DIRECTIONS FOR THIS TASK:
In the career advice chat, explain in one to three sentences why Amy Joyce tells the Maryland reader to reveal the pregnancy when a job offer is made.

TEXT SEGMENT:
_____

Amy Joyce: Ah, the pregnancy at work issues. It's nice they show enthusiasm, but I understand how you don't want to be viewed differently professionally "just" because your life is changing drastically. I'm guessing that's where your discomfort is really coming from, no? (Well, either that or the strange guy you never talk to who wants to rub your belly for good luck.)
I think you can smile, thank them for their interest, then turn the conversation back to something you would have discussed pre-pregnancy. Work. That project. Office gossip. (kidding, kind of.)
I think you can acknowledge their excitement while turning the conversation to other topics.
[If you want to tell me about your pregnancy at work experiences after the chat, I want to hear them. E-mail me at email@example.com.]
Maryland: I'm sure you get this question a lot but I'd really appreciate a response.
I applied for a job on the fly about a month ago. I got called for an interview today. I am also six weeks pregnant. I know that you don't have to tell your interviewers that you are pregnant b/c of discrimination. However, if I were to get hired, should I say something if I get an offer??
Thanks for your advice.
Amy Joyce: Someone mentioned last week that this might be the most fertile chat around. I'm starting to think there's something to that.
Anyway, Maryland, we do get this question here a lot. But I always want to answer it. So here goes. Yes, tell them you're pregnant at the time they offer you the gig. You will want to know what sort of leave you can have and you don't want to catch them off-guard later. It might make for some uncomfortable-ness. Granted, you are early in your pregnancy and many people don't start to tell family, friends, bosses until 12 weeks. But telling when you get an offer is fair and helpful to the employer, and to you.
Florida: I've been working full-time to put myself through a master's program part-time. My job (clerical) has absolutely nothing to do with my masters or the direction I want to go when I graduate in December(marketing/market research). What would be the best way to revamp my resume? This is my first job out of college and I'll have been here about two years by the time I graduate. I have some relevant intern experience from my college years, but I'm worried that two years of clerical is not going to look good as I go up against other job seekers that were able to continue interning/working in the field though grad school. Any thoughts are greatly appreciated, and thanks!
Amy Joyce: There are things that you did in your clerical job that can apply to your future. Did you start any new projects? Create new ways of doing things? Did you direct any other clerical workers? Improve any processes? Think about things beyond the actual job description. Oftentimes, there are skills there that can apply to another job. In addition, make sure to highlight those internships you did in college, since they are relevant. Remember that many first jobs are clerical in nature. No one expects you to have taken on a top notch marketing role yet. You have pertinent experience in the internships and perhaps even buried in your clerical job. Just make sure to highlight that in the cover letter and on the resume as much as possible. And *don't* let yourself believe you didn't get any experience these last two years, or potential employers might feel the same.
Hole in Resume: Amy,
I really hope you will take my question. I am worried about how my resume will appear to potential employers.
I quit my job about 6 months ago to move to a more rural area with my husband (he got a better job). I was fine with this since I despised my job. I thought that I'd find something worth my while in our new area and that is not really happening. I did work for a couple of a months in a temporary position to get out of the house.
We don't need my income to pay the bills. However, I am concerned that my time off will look bad. I am interested in and am trying to make a career change. I still would like to know how long is too long for the resume to be idle. We don't have kids and I am not trying to get pregnant so I can't use a child related reason.

_____

INPUT DATA:
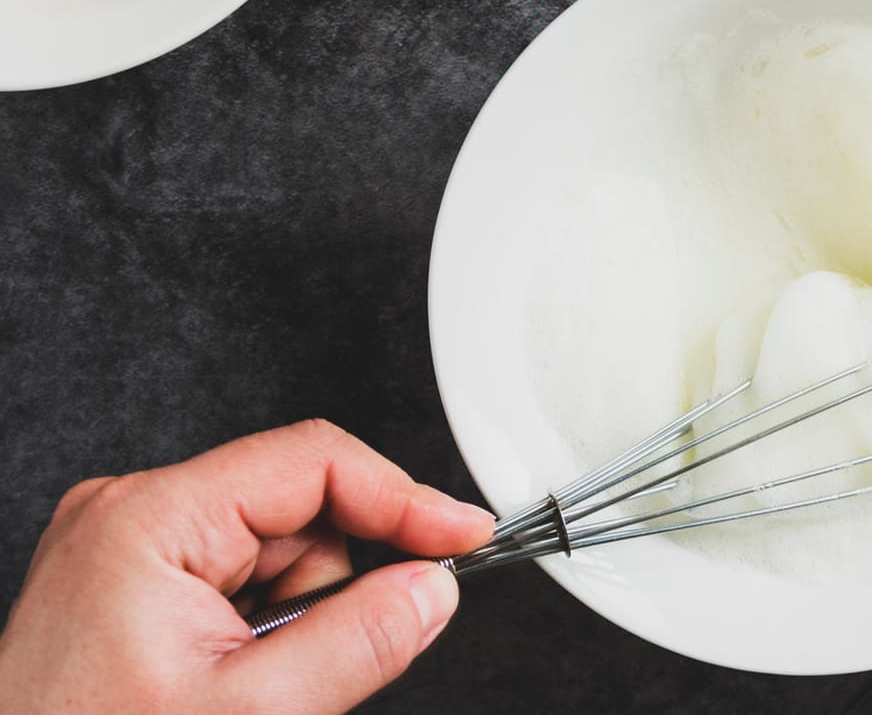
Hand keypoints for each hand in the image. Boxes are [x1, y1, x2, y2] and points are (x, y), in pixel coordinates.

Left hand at [0, 420, 492, 713]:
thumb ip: (358, 642)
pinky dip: (263, 629)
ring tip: (248, 685)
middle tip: (305, 666)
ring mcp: (127, 546)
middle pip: (300, 510)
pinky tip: (230, 678)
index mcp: (149, 518)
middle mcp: (132, 513)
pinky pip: (242, 579)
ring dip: (296, 616)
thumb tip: (430, 589)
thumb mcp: (249, 714)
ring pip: (278, 550)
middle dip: (331, 586)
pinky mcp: (132, 581)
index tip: (464, 537)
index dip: (404, 498)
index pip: (314, 462)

_____

WRITTEN SOLUTION:
Amy Joyce says the reader will want to know what sort of leave is available and should not catch the employer off-guard later. Although many people wait until 12 weeks to tell anyone, disclosing at the time of the offer is, in Amy Joyce's view, fair and helpful to both the employer and the reader.